> **DIRECTIONS**
Print all the data that follows exactly, images excluded.

---

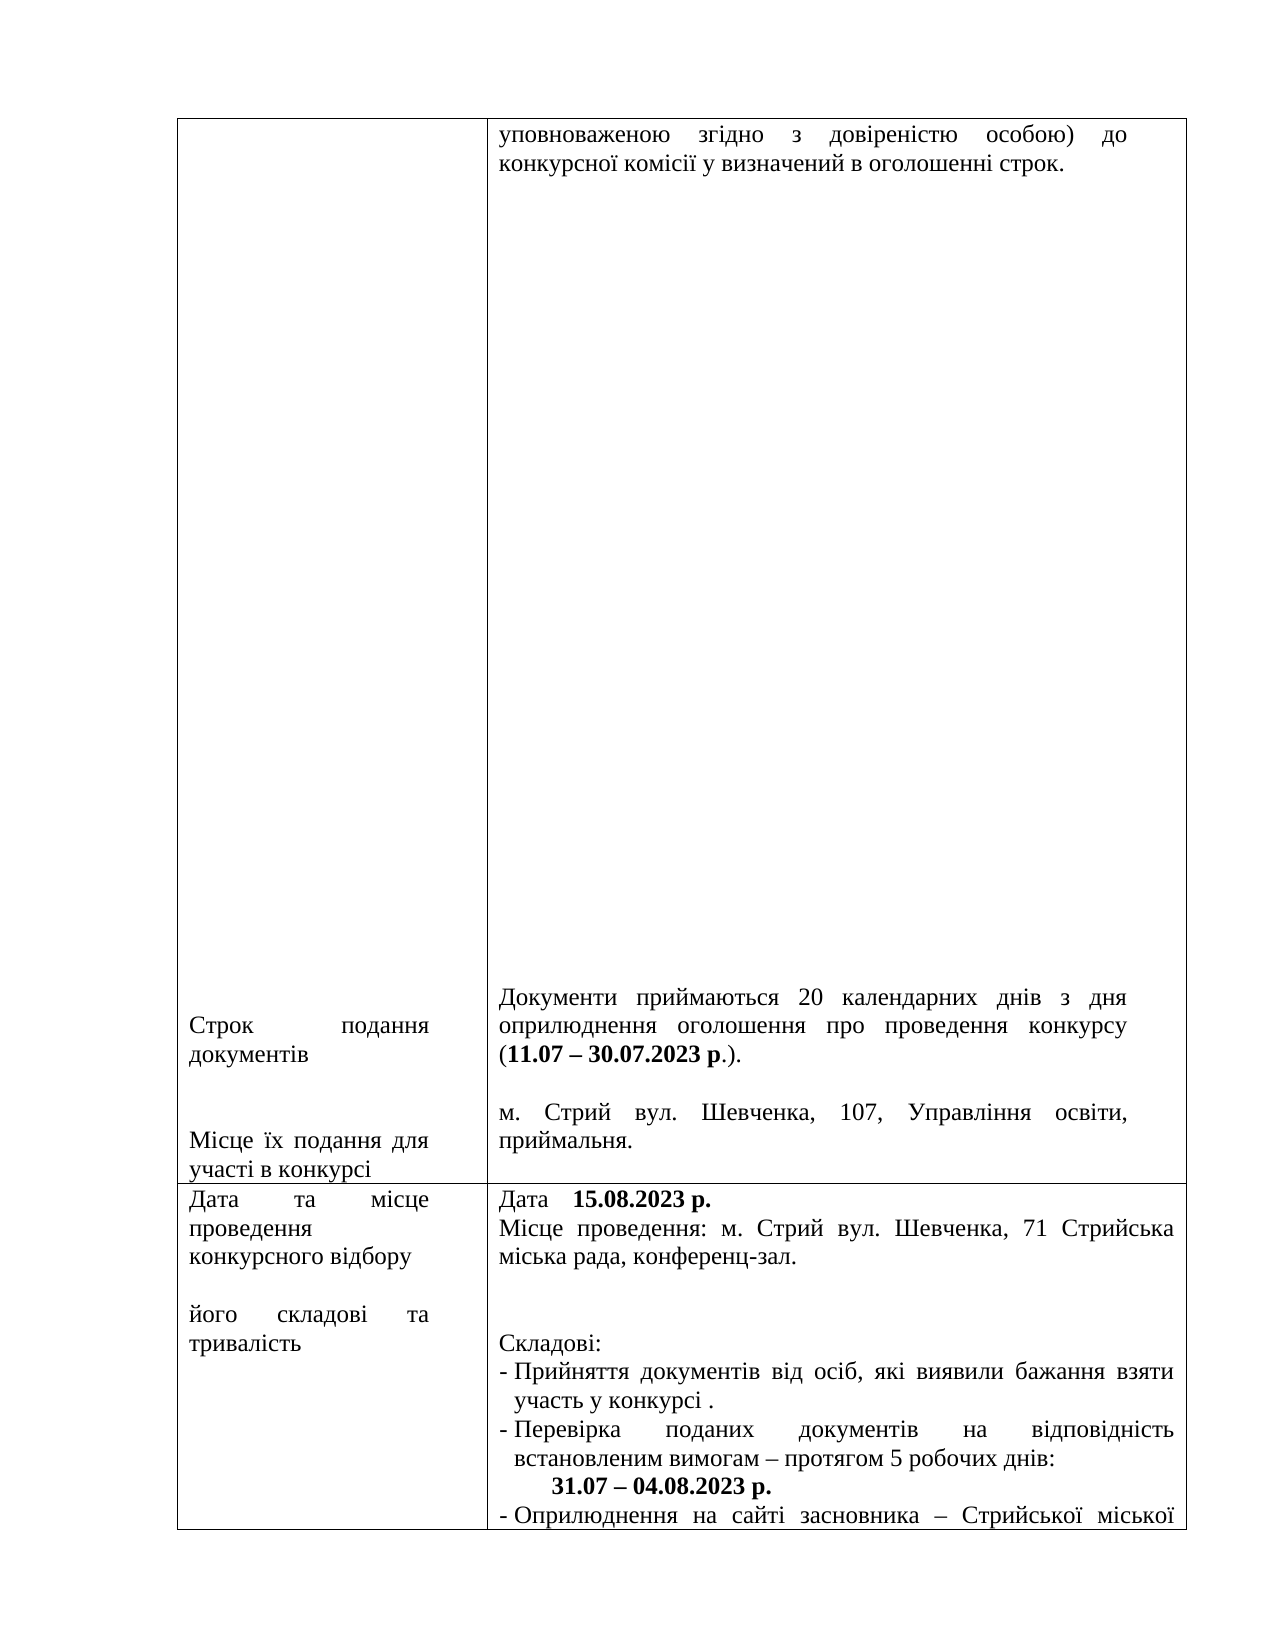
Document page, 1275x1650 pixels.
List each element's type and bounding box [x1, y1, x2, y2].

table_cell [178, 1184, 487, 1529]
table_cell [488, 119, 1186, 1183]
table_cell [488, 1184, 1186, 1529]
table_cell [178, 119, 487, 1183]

---

> **SOLVED PROBLEM**
Document page, 1275x1650 pixels.
List each element's type and bounding box [x1, y1, x2, y2].

table_cell [178, 1184, 487, 1529]
table_cell [488, 119, 1186, 1183]
table_cell [488, 1184, 1186, 1529]
table_cell [178, 119, 487, 1183]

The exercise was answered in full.